= PASSAGE PROVIDED =
Question:
N(t) is a Poisson process with parameter $\lambda$, let $S_n$ denotes the time when the $n$-th event happens. Try to calculate $E(S_4|N(1)=2)$.
Solution 1:
Let $F(x|N(1)=2)$ be the CDF. $$F(x|N(1)=2)=Pr(S_4 \leq x|N(1)=2)=\frac{Pr(N(x)-N(1) \geq 2,N(1)=2)}{Pr(N(1)=2)}=Pr(N(x)-N(1) \geq 2)$$ It's easy to get: $$Pr(N(x)-N(1) \geq 2)=1-e^{\lambda(x-1)}-\lambda(x-1)e^{-\lambda(x-1)}$$ So $$ F(x|N(1)=2)=\left\{ \begin{aligned} &0 &x \leq 1 \\ &1-e^{\lambda(x-1)}-\lambda(x-1)e^{-\lambda(x-1)} &x>1 \\ \end{aligned} \right. $$ Thus: $$E(S_4|N(1)=2)=\int_{0}^{\infty}1-F(x|N(1)=2)dx=1+\frac{2}{\lambda} $$
Solution 1 is correct and easy to understand. But there is a solution 2 which i can not understand.
Solution 2:
What we need to calculate is $E(S_4|N(1)=2)$, it's a conditional expectation. The time that the first and second events need equals 1. As we know, the time interval between events is exponential distribution with parameter $\lambda$, whose mean queals $\frac{1}{\lambda}$. After the first and second events, There are two events need to happen, thus the total expected time is $1+\frac{2}{\lambda}$
My question:
I am wondering if the logic of solution 2 is right? Because the time that the first and second events need is less than or equals 1.
The result is right but i am not sure if it's a conincidence.
The condition $N(1)=2$ means that exactly two events have occurred before time $1$.
Thus this condition specifies that a third event has not occurred by time $1$. (And, of course, neither the forth.)
The memoryless property of exponential distributions that the expected wait duration until the next event after any given time point will be $1/\lambda$.
(It does not matter when the second event has occurred before the given time point, only that it has occurred while the third has not occurred by then.)
Therefore the expected time for the occurrence of the third and forth event when given that the third does not occur before time $1$, will be the $1$ plus the expected wait duration for two events.$$\mathsf E(S_4\mid N(1)=2)=1+\mathsf E(S_2)$$
In general, where $m>n$ are integer event counts and $t$ a positive real time mark, $$\mathsf E(S_n\mid N(m)=t)~{=t+\mathsf E(S_{n-m})\\=t+(n-m)/\lambda}$$

[Data extracted from a collection]
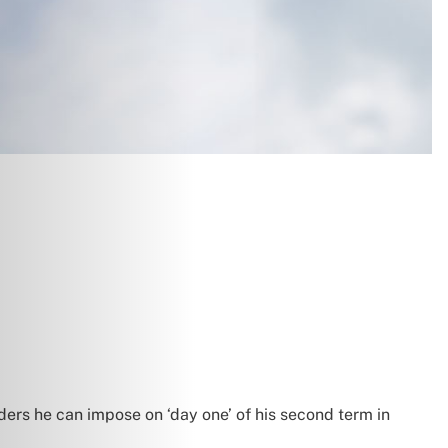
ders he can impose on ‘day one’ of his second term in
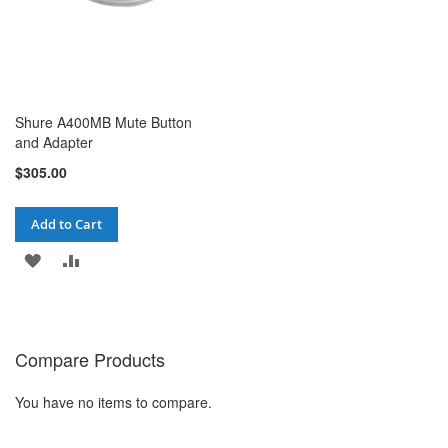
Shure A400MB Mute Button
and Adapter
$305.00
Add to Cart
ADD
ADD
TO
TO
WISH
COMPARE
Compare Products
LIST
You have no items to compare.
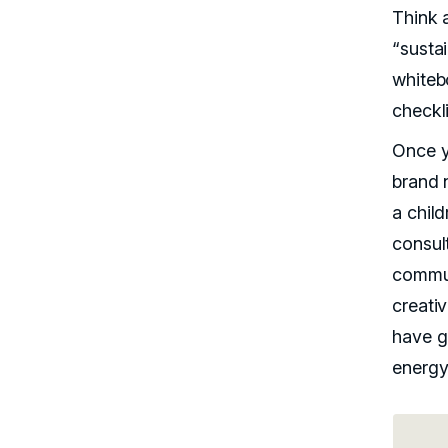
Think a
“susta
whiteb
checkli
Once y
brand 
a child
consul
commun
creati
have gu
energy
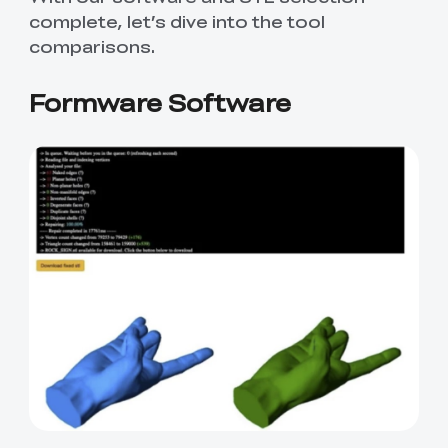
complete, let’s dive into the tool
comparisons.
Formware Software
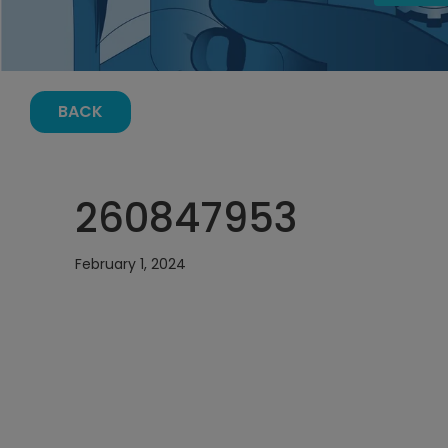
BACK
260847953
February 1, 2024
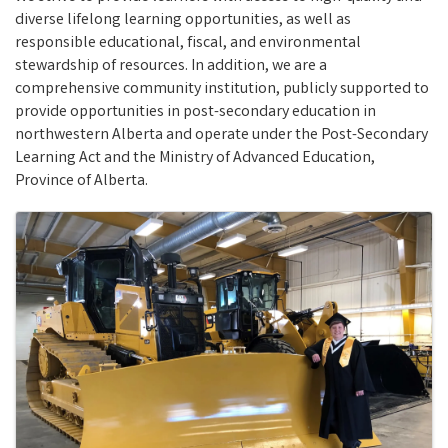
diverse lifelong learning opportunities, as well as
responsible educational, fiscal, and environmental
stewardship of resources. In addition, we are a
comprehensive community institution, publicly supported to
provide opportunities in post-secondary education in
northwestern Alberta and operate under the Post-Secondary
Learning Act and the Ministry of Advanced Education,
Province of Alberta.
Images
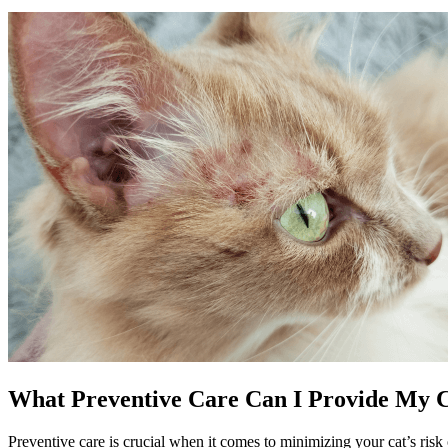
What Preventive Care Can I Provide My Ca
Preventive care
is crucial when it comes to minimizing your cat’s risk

= PROBLEM STATEMENT =
Reproduce the stretch of the Poisson process thread from "The result is" through "neither the forth.)", swapping "condition" for "constraint".

= WRITTEN RESPONSE =
The result is right but i am not sure if it's a conincidence.
The constraint $N(1)=2$ means that exactly two events have occurred before time $1$.
Thus this constraint specifies that a third event has not occurred by time $1$. (And, of course, neither the forth.)